■ Your goal
Every line of the following records that includes "scan" should be copied.

Working data below:

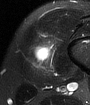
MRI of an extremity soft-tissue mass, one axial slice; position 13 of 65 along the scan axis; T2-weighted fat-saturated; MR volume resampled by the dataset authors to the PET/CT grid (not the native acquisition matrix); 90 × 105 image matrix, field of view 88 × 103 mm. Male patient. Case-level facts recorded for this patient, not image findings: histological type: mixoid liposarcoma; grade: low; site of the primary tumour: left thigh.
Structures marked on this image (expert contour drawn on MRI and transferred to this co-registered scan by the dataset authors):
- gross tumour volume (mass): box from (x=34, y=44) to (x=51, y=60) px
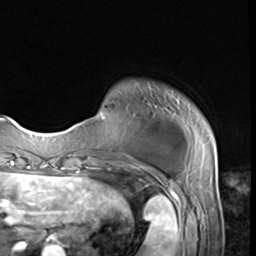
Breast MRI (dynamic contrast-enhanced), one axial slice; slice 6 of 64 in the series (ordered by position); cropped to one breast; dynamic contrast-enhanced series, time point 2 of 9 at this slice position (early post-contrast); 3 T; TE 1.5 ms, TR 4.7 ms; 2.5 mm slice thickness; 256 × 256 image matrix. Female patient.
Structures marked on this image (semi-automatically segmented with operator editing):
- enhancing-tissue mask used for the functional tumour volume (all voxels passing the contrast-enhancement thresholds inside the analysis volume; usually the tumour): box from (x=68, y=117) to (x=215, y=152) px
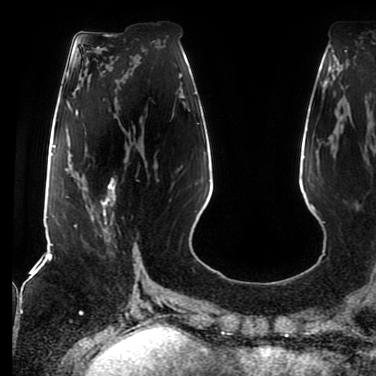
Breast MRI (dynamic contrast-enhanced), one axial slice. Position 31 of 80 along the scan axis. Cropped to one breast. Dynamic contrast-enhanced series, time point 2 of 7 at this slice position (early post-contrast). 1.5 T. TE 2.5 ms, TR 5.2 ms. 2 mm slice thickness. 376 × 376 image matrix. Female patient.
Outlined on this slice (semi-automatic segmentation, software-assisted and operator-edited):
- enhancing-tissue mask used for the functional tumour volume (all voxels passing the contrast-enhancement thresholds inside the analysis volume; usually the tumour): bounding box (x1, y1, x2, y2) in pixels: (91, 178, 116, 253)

End of Working data.

■ The completed task
MRI of an extremity soft-tissue mass, one axial slice; position 13 of 65 along the scan axis; T2-weighted fat-saturated; MR volume resampled by the dataset authors to the PET/CT grid (not the native acquisition matrix); 90 × 105 image matrix, field of view 88 × 103 mm. Male patient. Case-level facts recorded for this patient, not image findings: histological type: mixoid liposarcoma; grade: low; site of the primary tumour: left thigh.
Structures marked on this image (expert contour drawn on MRI and transferred to this co-registered scan by the dataset authors):
Breast MRI (dynamic contrast-enhanced), one axial slice. Position 31 of 80 along the scan axis. Cropped to one breast. Dynamic contrast-enhanced series, time point 2 of 7 at this slice position (early post-contrast). 1.5 T. TE 2.5 ms, TR 5.2 ms. 2 mm slice thickness. 376 × 376 image matrix. Female patient.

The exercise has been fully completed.